Work task 1: Write out the passage of the article on source-visible systems programming that starts at "Part one explains" and ends at "become correctness work?".

Extract to read:
>>>>

The goal is to provide a source-visible programming model for cases where latency, allocation, buffer lifetime, completion identity, and protocol order must remain visible in the source structure.

Article Map

This article has five parts.

Part one explains the motivation. Why do real-time communication systems need explicit structure? Why is “just test and fix” not enough for some systems code? Why does performance work often become correctness work?

Part two explains the package map and runtime layer. This includes iox, zcall, iofd, sock, framer, iobuf, lfq, spin, atomix, dwcas, and uring.

Part three explains the computation representation layer. This includes kont, cove, takt, and sess.

Part four gives code sketches and the workflow: Lift, Reduce, Verify, Compile.

Part five explains performance motivation, measurement points, design requirements, limitations, and the closing summary.

The central idea is simple: do not hide the facts that affect performance and correctness. Instead, raise them into source-visible program structure.

Part I: Motivation and Thesis

This part states the thesis before the package details. The core point is that real-time communication systems need performance and correctness facts to stay visible in a single source structure.

The Short Version

The stack can be read as one equation:

runtime facts
+ iox outcome semantics
+ suspended computation
+ context evidence
+ completion-driven system step
+ protocol step
= systems programmability.

Each package contributes one piece:

  • iox names I/O outcomes.
  • zcall, iofd, sock, framer, iobuf, lfq, spin, atomix, and dwcas keep low-level systems facts visible.
  • uring turns Linux io_uring mechanics into programmatic concepts.
  • kont represents suspended computation.
  • cove attaches context evidence to suspended computation.
  • takt turns backend completions into system steps.
  • sess represents protocol steps as effects.

Together, these packages point in one direction: high-performance I/O that remains understandable, checkable, and programmable under real runtime pressure.

Overview diagram for the systems programmability stack
Runtime facts lifted into computation structure.

Background: Why I Care About This Now

The AI era is changing how software is written. More code can now be generated, modified, reviewed, and refactored by coding tools. That is useful, but it also changes the risk profile.

For systems programming, the old loop of generate, test, observe a failure, patch, and test again is not enough by itself. It can even become risky if the program structure hides the facts that matter.

In a real-time I/O stack, some bugs are hard to catch with ordinary tests.

<<<<

Work task 2: Convert the lines of the entries below, starting at the line that contains "### 4.1 Recursos Humanos" and ending at the final line of the entries, into a JSON list of strings with one string per line and blank lines omitted.

Data excerpts:
>>>>

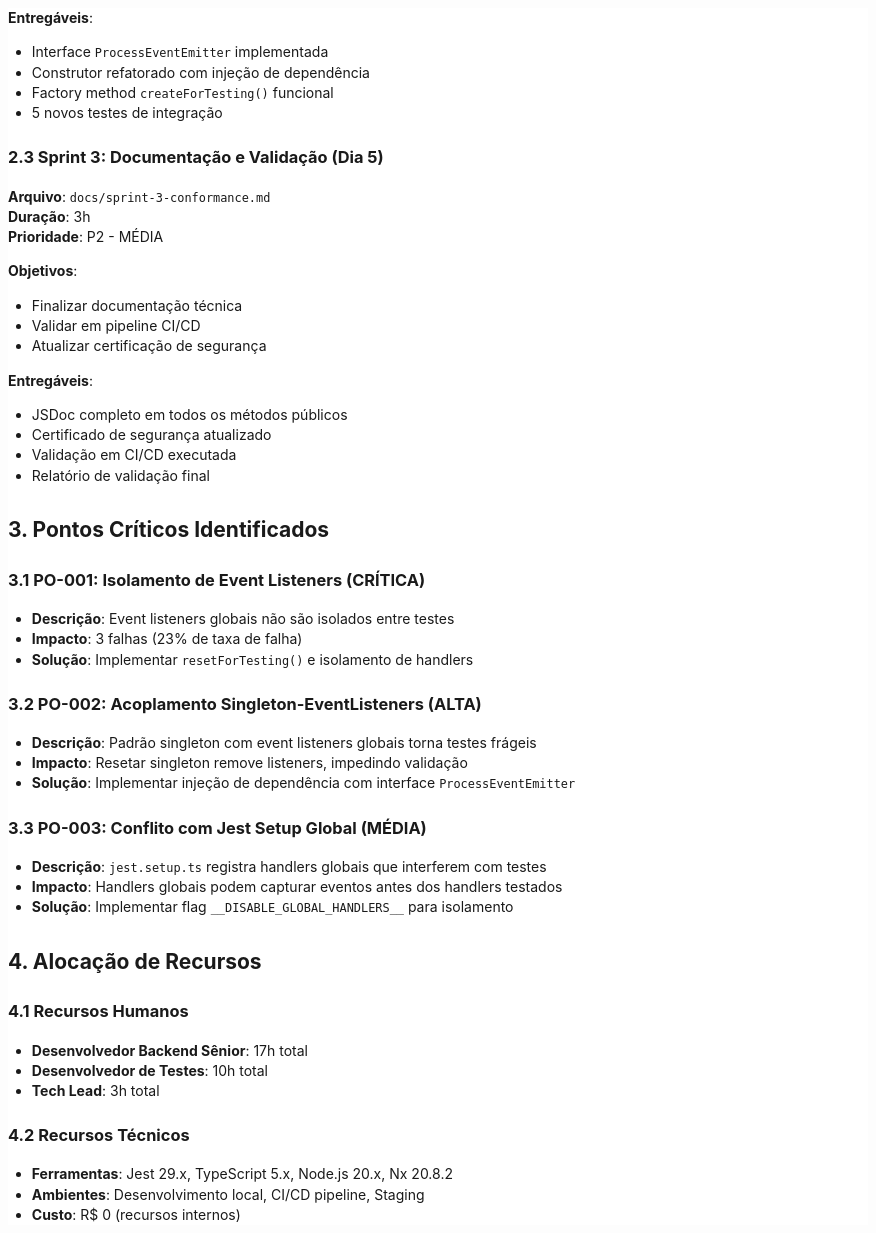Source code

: **Entregáveis**:
- Interface `ProcessEventEmitter` implementada
- Construtor refatorado com injeção de dependência
- Factory method `createForTesting()` funcional
- 5 novos testes de integração

### 2.3 Sprint 3: Documentação e Validação (Dia 5)
**Arquivo**: `docs/sprint-3-conformance.md`  
**Duração**: 3h  
**Prioridade**: P2 - MÉDIA  

**Objetivos**:
- Finalizar documentação técnica
- Validar em pipeline CI/CD
- Atualizar certificação de segurança

**Entregáveis**:
- JSDoc completo em todos os métodos públicos
- Certificado de segurança atualizado
- Validação em CI/CD executada
- Relatório de validação final

## 3. Pontos Críticos Identificados

### 3.1 PO-001: Isolamento de Event Listeners (CRÍTICA)
- **Descrição**: Event listeners globais não são isolados entre testes
- **Impacto**: 3 falhas (23% de taxa de falha)
- **Solução**: Implementar `resetForTesting()` e isolamento de handlers

### 3.2 PO-002: Acoplamento Singleton-EventListeners (ALTA)
- **Descrição**: Padrão singleton com event listeners globais torna testes frágeis
- **Impacto**: Resetar singleton remove listeners, impedindo validação
- **Solução**: Implementar injeção de dependência com interface `ProcessEventEmitter`

### 3.3 PO-003: Conflito com Jest Setup Global (MÉDIA)
- **Descrição**: `jest.setup.ts` registra handlers globais que interferem com testes
- **Impacto**: Handlers globais podem capturar eventos antes dos handlers testados
- **Solução**: Implementar flag `__DISABLE_GLOBAL_HANDLERS__` para isolamento

## 4. Alocação de Recursos

### 4.1 Recursos Humanos
- **Desenvolvedor Backend Sênior**: 17h total
- **Desenvolvedor de Testes**: 10h total
- **Tech Lead**: 3h total

### 4.2 Recursos Técnicos
- **Ferramentas**: Jest 29.x, TypeScript 5.x, Node.js 20.x, Nx 20.8.2
- **Ambientes**: Desenvolvimento local, CI/CD pipeline, Staging
- **Custo**: R$ 0 (recursos internos)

<<<<

Task output 1:
Part one explains the motivation. Why do real-time communication systems need explicit structure? Why is “just test and fix” not enough for some systems code? Why does performance work often become correctness work?

Task output 2:
[
  "### 4.1 Recursos Humanos",
  "- **Desenvolvedor Backend Sênior**: 17h total",
  "- **Desenvolvedor de Testes**: 10h total",
  "- **Tech Lead**: 3h total",
  "### 4.2 Recursos Técnicos",
  "- **Ferramentas**: Jest 29.x, TypeScript 5.x, Node.js 20.x, Nx 20.8.2",
  "- **Ambientes**: Desenvolvimento local, CI/CD pipeline, Staging",
  "- **Custo**: R$ 0 (recursos internos)"
]